Through this design, booster pump casing 9 passes through supporting seat 11 fixed connection base 2, is provided with fastening bolt 12 on the supporting seat 11, is provided with rubber pad 13 between booster pump casing 9 and the supporting seat 11. The stability and shock resistance of the booster pump during operation are enhanced, and noise and vibration are reduced.

In this embodiment, the baffle 10 reduces the flow of water between the water inlet 6 and the water outlet 15, reducing backflow and losses. The baffle 10 is provided with a through hole 17, the diameter of the through hole 17 is smaller than that of the impeller, and the center of the through hole 17 coincides with the center of the impeller 8. Thus, when the impeller 8 rotates, only the water flow passing through the through hole 17 can be transmitted to the water outlet, and the water flow on both sides of the impeller 8 is blocked by the partition plate 10 and cannot flow back into the cavity of the impeller 8. The backflow and loss of water flow in the impeller cavity are reduced, the resistance is reduced, and the pressurizing efficiency of the pump is improved. The water outlet 14 under the booster pump shell 9 facilitates the evacuation of accumulated water in the pump body during maintenance and debugging of the booster pump.

The foregoing is only a preferred embodiment of the present utility model, but the scope of the present utility model is not limited thereto, and any person skilled in the art, who is within the scope of the present utility model, should make equivalent substitutions or modifications according to the technical scheme of the present utility model and the inventive concept thereof, and should be covered by the scope of the present utility model.

Claims (5)

1. The utility model provides a split type low resistance booster pump, includes driving motor (1), shaft coupling (4), booster pump casing (9) and baffle (10), its characterized in that, inside fixed connection baffle (10) of booster pump casing (9), the inside of baffle (10) is provided with through-hole (17), and one side of baffle (10) is provided with impeller (8), and the upper end fixed connection guide plate (7) of impeller (8), inside fixed connection transmission shaft (5) of impeller (8).
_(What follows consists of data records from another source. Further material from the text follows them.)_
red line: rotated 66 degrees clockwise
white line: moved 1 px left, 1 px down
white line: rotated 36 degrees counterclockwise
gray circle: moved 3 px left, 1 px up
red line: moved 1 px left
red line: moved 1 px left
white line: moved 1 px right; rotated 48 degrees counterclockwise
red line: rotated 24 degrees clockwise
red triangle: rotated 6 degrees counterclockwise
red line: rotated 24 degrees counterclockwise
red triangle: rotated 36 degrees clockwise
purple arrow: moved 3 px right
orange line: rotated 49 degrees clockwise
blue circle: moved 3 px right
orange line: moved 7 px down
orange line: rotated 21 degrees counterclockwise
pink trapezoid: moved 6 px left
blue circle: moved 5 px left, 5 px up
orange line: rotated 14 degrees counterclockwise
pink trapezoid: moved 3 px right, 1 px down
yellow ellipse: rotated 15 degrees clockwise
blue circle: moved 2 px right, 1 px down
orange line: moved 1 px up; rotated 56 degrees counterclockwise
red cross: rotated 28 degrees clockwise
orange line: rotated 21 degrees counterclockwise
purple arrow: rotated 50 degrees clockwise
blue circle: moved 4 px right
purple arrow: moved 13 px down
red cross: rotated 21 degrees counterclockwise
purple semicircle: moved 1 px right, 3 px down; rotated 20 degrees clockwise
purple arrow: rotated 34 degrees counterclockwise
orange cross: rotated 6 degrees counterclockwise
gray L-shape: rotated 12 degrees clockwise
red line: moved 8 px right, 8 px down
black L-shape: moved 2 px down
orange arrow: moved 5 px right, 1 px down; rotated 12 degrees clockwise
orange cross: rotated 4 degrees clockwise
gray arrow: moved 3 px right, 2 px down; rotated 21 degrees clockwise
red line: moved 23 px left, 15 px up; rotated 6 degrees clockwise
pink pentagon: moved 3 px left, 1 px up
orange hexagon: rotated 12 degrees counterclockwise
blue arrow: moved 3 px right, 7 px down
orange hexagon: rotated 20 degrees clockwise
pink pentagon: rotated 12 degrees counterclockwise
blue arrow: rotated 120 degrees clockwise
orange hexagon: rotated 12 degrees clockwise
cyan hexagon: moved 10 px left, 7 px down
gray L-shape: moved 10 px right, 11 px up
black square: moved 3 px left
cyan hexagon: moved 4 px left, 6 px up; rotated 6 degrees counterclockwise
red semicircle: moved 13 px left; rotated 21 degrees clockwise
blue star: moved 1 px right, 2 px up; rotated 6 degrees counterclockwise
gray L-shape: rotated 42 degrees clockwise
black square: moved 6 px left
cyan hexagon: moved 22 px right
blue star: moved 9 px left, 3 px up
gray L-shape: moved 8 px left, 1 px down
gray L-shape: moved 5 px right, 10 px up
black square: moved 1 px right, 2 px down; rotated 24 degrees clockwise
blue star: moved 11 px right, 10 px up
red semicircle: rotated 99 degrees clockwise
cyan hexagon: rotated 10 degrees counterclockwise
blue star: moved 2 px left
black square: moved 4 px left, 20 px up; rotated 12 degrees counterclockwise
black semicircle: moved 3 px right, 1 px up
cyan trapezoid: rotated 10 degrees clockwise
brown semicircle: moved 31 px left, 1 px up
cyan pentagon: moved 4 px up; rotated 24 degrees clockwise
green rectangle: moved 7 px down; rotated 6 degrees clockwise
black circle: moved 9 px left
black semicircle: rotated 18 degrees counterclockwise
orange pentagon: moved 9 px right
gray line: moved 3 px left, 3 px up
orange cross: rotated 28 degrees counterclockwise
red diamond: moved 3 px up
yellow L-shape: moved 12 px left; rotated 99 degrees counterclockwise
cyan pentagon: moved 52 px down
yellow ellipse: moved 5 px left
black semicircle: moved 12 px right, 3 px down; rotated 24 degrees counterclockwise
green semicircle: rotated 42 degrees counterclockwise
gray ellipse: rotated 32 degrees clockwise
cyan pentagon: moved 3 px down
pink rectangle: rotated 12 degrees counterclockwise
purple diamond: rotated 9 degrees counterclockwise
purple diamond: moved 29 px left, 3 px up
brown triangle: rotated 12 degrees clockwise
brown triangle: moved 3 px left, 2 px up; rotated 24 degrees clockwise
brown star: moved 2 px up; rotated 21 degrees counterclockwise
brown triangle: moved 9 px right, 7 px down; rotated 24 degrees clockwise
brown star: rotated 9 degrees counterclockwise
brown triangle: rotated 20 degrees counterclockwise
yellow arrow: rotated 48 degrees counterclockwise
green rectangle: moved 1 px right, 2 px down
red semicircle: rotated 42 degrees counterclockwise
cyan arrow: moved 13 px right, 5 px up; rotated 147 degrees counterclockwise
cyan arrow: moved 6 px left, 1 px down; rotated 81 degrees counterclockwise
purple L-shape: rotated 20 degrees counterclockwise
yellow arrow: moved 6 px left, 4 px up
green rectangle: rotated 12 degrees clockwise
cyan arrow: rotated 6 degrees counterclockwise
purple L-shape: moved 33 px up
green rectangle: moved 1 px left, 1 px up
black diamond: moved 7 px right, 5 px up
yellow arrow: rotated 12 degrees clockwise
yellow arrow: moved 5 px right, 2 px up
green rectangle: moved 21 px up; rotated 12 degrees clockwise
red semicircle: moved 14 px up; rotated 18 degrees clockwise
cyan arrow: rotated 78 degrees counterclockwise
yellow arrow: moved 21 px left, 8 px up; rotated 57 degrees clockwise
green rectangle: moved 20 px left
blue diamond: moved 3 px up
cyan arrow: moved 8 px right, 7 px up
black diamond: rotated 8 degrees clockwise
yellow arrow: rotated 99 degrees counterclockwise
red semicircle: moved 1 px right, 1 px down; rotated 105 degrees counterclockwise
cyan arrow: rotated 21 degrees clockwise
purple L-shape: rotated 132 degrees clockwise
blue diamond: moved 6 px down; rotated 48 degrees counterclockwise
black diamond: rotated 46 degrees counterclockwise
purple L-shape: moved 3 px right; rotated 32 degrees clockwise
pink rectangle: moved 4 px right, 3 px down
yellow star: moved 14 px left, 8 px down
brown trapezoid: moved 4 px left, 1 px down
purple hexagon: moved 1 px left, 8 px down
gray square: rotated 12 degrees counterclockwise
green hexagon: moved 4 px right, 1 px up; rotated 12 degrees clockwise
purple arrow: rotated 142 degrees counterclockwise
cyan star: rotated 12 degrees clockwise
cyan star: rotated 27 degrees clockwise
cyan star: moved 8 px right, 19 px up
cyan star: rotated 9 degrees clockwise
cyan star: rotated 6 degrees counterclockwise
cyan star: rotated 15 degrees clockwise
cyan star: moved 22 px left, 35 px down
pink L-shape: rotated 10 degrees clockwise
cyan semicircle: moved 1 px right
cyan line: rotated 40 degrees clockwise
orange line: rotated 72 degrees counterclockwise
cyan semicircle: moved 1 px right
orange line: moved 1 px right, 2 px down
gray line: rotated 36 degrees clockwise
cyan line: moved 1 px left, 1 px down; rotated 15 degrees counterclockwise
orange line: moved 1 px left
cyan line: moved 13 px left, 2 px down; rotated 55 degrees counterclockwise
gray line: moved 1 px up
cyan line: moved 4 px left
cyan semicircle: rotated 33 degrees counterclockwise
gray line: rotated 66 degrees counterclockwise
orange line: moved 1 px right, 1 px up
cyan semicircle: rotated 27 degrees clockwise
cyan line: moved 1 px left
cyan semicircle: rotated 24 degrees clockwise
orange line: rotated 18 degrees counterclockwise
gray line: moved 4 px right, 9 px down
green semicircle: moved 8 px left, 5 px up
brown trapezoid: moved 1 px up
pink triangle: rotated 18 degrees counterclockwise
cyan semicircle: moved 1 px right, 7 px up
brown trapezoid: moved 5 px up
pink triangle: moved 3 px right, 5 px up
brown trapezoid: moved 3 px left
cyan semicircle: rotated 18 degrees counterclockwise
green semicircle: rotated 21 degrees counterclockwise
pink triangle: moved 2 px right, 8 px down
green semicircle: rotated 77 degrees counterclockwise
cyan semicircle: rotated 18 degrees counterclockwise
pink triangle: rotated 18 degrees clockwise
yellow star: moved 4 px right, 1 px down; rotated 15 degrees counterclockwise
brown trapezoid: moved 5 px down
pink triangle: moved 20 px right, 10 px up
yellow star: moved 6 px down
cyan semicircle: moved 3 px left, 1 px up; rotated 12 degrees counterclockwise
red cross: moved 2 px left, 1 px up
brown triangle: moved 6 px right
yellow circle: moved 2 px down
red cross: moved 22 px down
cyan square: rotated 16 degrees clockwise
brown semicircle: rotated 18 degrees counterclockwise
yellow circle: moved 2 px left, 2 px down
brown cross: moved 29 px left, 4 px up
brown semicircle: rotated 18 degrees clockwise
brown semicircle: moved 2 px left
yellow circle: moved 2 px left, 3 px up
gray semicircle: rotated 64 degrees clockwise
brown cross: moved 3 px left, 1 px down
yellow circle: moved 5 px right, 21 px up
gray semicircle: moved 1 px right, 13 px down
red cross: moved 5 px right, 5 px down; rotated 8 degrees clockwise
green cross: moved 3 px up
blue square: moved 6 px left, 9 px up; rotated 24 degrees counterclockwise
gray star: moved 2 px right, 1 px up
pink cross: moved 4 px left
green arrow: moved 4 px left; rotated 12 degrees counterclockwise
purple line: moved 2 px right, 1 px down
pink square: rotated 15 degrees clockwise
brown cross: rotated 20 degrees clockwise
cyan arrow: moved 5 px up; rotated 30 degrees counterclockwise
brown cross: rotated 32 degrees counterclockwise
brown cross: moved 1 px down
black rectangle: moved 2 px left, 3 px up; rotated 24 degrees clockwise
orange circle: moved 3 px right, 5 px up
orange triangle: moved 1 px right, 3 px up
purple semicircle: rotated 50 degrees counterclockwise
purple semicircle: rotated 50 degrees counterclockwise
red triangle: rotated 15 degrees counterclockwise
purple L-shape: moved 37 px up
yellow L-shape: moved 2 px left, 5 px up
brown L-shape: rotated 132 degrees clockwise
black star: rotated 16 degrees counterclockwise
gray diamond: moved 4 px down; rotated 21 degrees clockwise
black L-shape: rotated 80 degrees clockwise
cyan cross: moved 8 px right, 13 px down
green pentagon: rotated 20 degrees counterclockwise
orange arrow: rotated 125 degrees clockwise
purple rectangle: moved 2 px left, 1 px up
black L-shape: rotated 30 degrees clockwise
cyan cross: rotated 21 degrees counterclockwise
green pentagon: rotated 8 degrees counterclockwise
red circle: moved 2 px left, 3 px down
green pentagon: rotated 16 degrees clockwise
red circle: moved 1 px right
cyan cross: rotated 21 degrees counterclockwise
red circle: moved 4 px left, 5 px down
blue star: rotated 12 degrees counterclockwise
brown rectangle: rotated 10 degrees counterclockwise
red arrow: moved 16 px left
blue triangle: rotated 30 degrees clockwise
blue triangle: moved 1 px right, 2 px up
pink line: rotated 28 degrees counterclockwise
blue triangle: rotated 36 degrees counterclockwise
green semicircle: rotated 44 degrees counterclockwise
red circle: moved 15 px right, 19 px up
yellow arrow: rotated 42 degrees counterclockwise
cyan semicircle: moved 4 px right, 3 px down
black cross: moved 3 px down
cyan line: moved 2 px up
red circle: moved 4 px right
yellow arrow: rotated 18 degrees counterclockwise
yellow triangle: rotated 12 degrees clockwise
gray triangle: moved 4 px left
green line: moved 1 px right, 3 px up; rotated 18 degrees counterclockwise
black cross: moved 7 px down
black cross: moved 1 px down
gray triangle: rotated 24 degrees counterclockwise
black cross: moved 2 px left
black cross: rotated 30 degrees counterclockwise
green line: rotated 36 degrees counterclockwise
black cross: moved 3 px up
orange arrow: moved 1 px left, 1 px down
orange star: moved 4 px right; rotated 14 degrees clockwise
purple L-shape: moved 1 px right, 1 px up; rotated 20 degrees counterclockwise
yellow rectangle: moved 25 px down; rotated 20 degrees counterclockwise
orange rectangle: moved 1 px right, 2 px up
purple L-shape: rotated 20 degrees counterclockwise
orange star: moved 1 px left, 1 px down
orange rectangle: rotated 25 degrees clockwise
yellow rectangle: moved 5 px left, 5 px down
2. The split low-resistance booster pump according to claim 1, wherein one side of the transmission shaft (5) is fixedly connected with a coupling (4), and one side of the coupling (4) is connected with the driving motor (1) through a rotating shaft (3).

3. The split low-resistance booster pump according to claim 1, wherein a water outlet (15) is formed in one side of the booster pump housing (9), a pressure gauge (16) is arranged on the front face of the water outlet (15), a water inlet (6) is formed in the upper end of the booster pump housing (9), and a water outlet (14) is formed in the lower end of the booster pump housing (9).

4. The split low-resistance booster pump according to claim 1, wherein the lower end of the booster pump shell (9) is fixedly connected with the base (2) through a supporting seat (11), a fastening bolt (12) is arranged at the upper end of the supporting seat (11), and a rubber pad (13) is arranged between the booster pump shell (9) and the supporting seat (11).

5. The split low-resistance booster pump according to claim 2, wherein a controller (18) is arranged at the lower end of the driving motor (1), and the controller (18) is electrically connected with the driving motor (1) and the pressure gauge (16).